Mas, não há regra sem exceção…
Quando, nos idos de vinte, eu criticava a prática da aula, não “jogava fora o menino com a água do banho”. Toda a inovação radicava na tradição. Nem tudo o que o instrucionismo engendrou deveria ser desperdiçado. Aliás, nos idos de setenta, com os nossos alunos, ainda em adaptação a práticas do paradigma da aprendizagem, criamos um dispositivo a que demos o nome de “aula direta”. Contraditório? Nem por isso…
“Quando o discípulo está pronto, o mestre aparece”. Este velho e conhecido ditado hindu é recomendação de estar permanentemente receptivos à verdade. O autoconhecimento nos conduz ao reconhecimento do outro e à descoberta dos nossos dons, potenciais talentos. O seu desenvolvimento depende do encontro do discípulo com o mestre.

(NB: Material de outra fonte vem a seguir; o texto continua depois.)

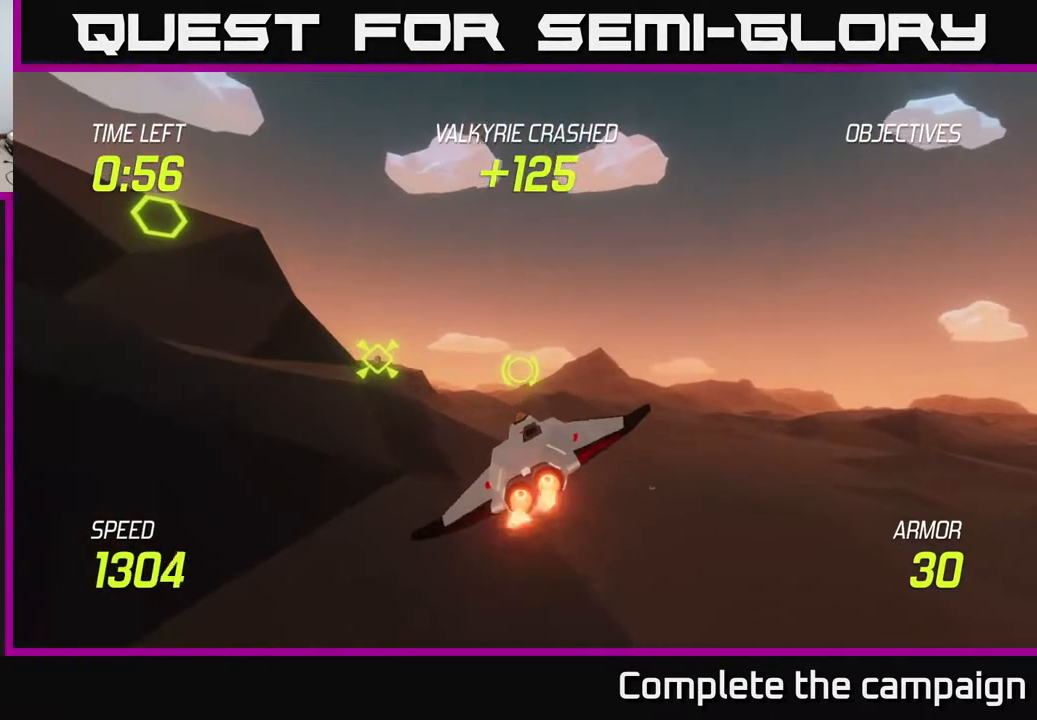
{"buttons": ["L2"], "left_stick": "left", "right_stick": "center", "events": [[100, "left_stick", "left"], [267, "left_stick", "center"], [317, "left_stick", "left"]]}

Esse encontro é evidente, por exemplo, na expressão musical, físico-motora, dramática, plástica. A busca de um mestre é inevitável. Na Ponte, a partir do “Preciso de Ajuda”, ou de uma conversa informal, crianças se organizavam para um encontro com um tutor especialista da área de interesse. Projetos de vida tomavam forma a partir de perguntas: O que queres ser? O que precisas aprender? O que vamos fazer? Com quem? Onde? Quando? Com o quê?… Por quê?
Os roteiros de estudo contemplavam as respostas a essas e outras perguntas, continham objetivos curriculares, encaminhavam para a pesquisa e para “aulas diretas”.
Quando professores me perguntavam como poderiam desenvolver autonomia nos seus alunos – o dito “protagonismo juvenil” – eu respondia:
“Ensinando! Dando aula! Para deixar de dar aula.”
Os professores eram competentes a “dar aula”. Eu deveria valorizar essa competência. Os professores sentiam-se seguros “dando aula” e eu reforçava esse sentimento de segurança.
Em meados de abril de 2021, voltei a “dar aula”, uma aula dialogada. Por que o fiz? Para assegurar que acontecesse, não só mudança, mas inovação. Durante algum tempo, pratiquei “homeopatia pedagógica”. Maieuticamente, na gramática do “um-para-um”, em equipe, reaprendi a deixar de “dar aula”.
Consumada a transição para o paradigma da aprendizagem, penetramos o da comunicação. Identificando necessidades comuns, eu “casamentava” educadores, agregando-os em círculos de vizinhança e de confiança.
Estava aberto o caminho da inovação.